Action item
Could you output the listing that follows exactly, without its images?

Dataset section
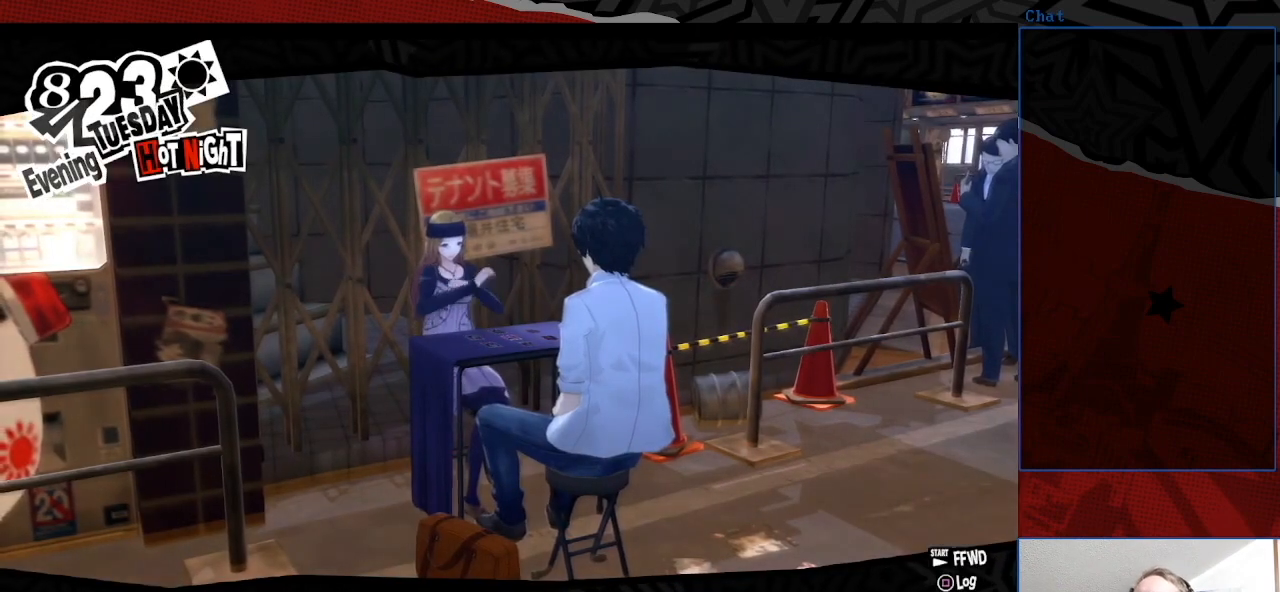
{"buttons": [], "left_stick": "center", "right_stick": "center", "events": []}
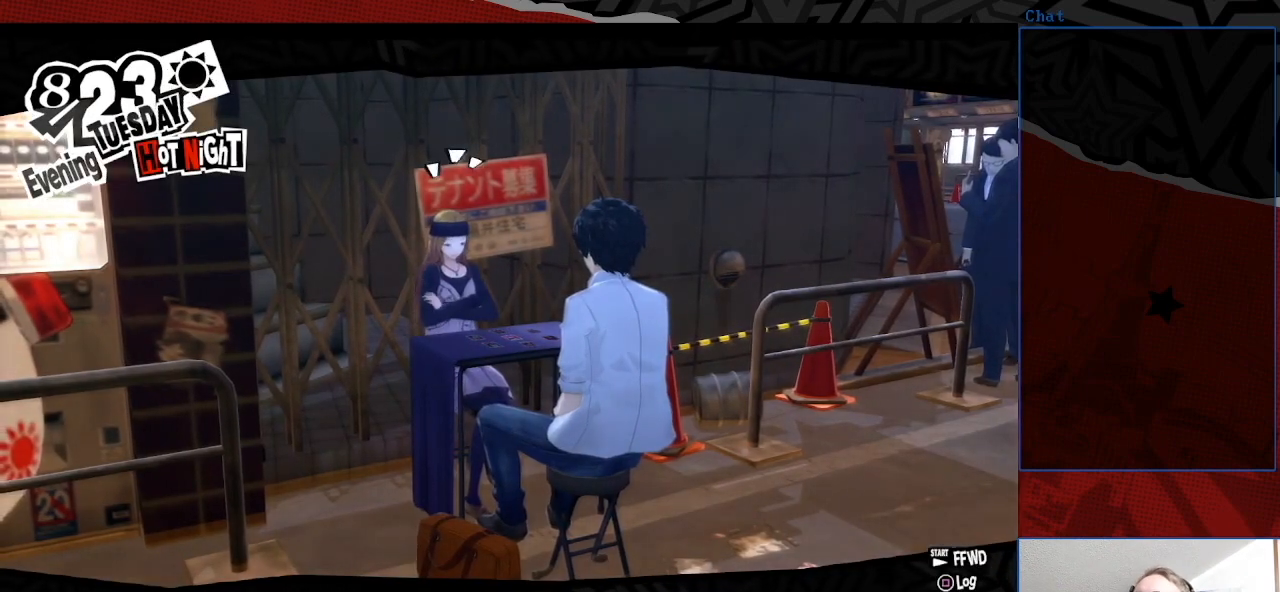
{"buttons": [], "left_stick": "center", "right_stick": "center", "events": []}
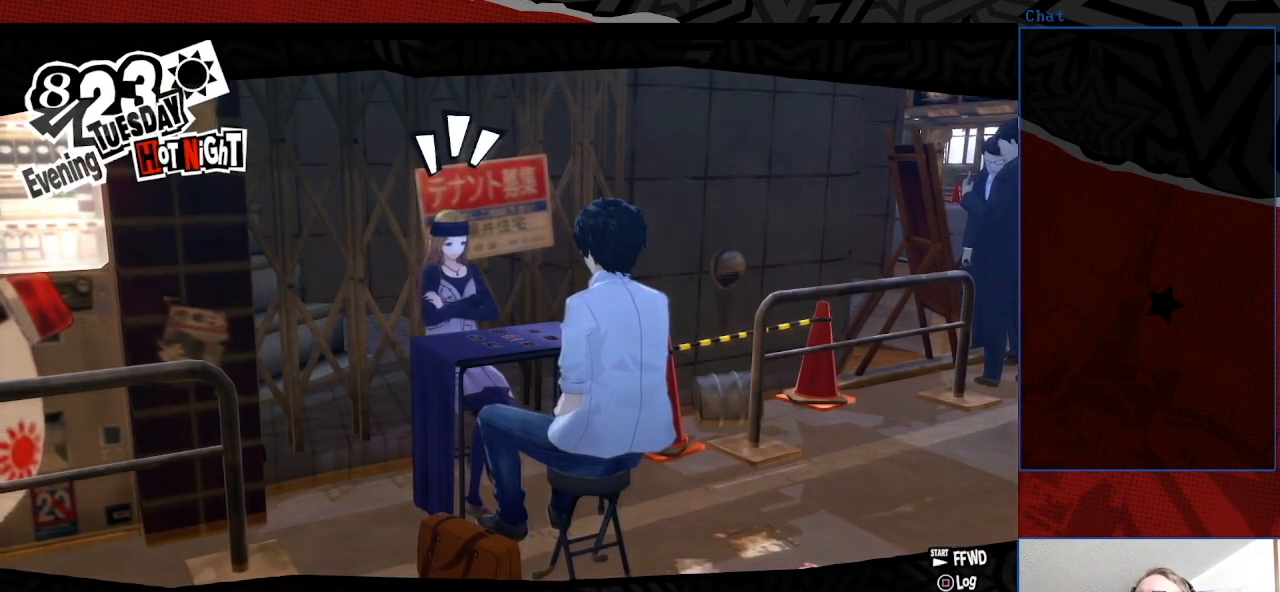
{"buttons": [], "left_stick": "center", "right_stick": "center", "events": [[33, "CROSS", "down"], [133, "CROSS", "up"]]}
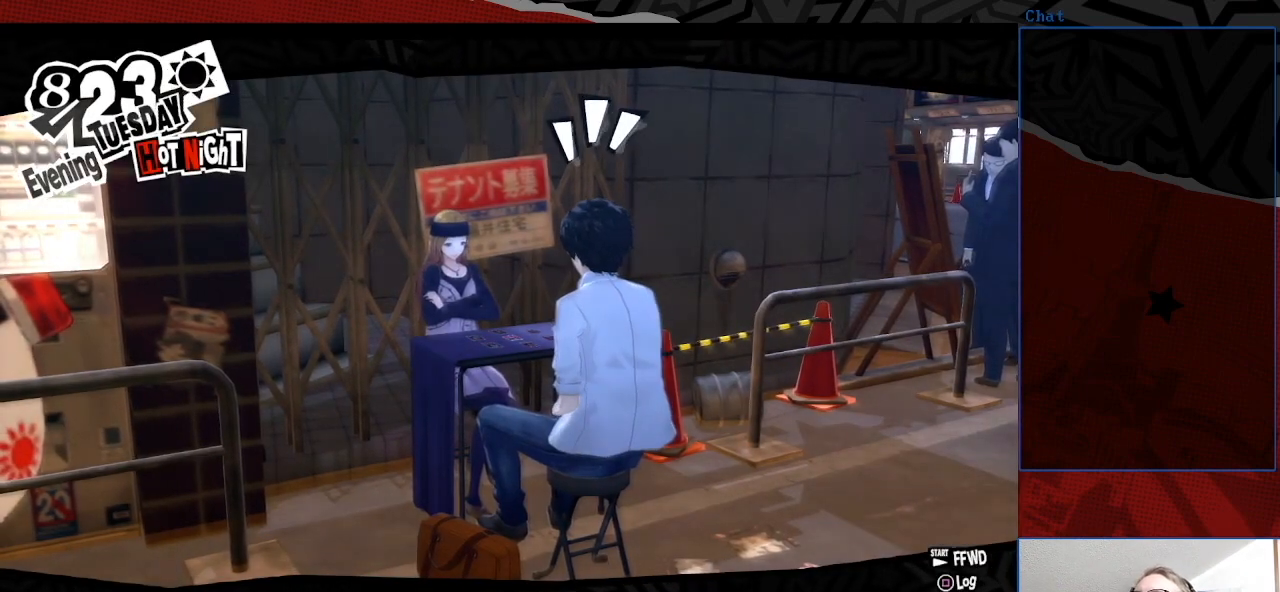
{"buttons": [], "left_stick": "center", "right_stick": "center", "events": [[67, "CROSS", "down"], [133, "CROSS", "up"]]}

Completed task
{"buttons": [], "left_stick": "center", "right_stick": "center", "events": []}
{"buttons": [], "left_stick": "center", "right_stick": "center", "events": []}
{"buttons": [], "left_stick": "center", "right_stick": "center", "events": [[33, "CROSS", "down"], [133, "CROSS", "up"]]}
{"buttons": [], "left_stick": "center", "right_stick": "center", "events": [[67, "CROSS", "down"], [133, "CROSS", "up"]]}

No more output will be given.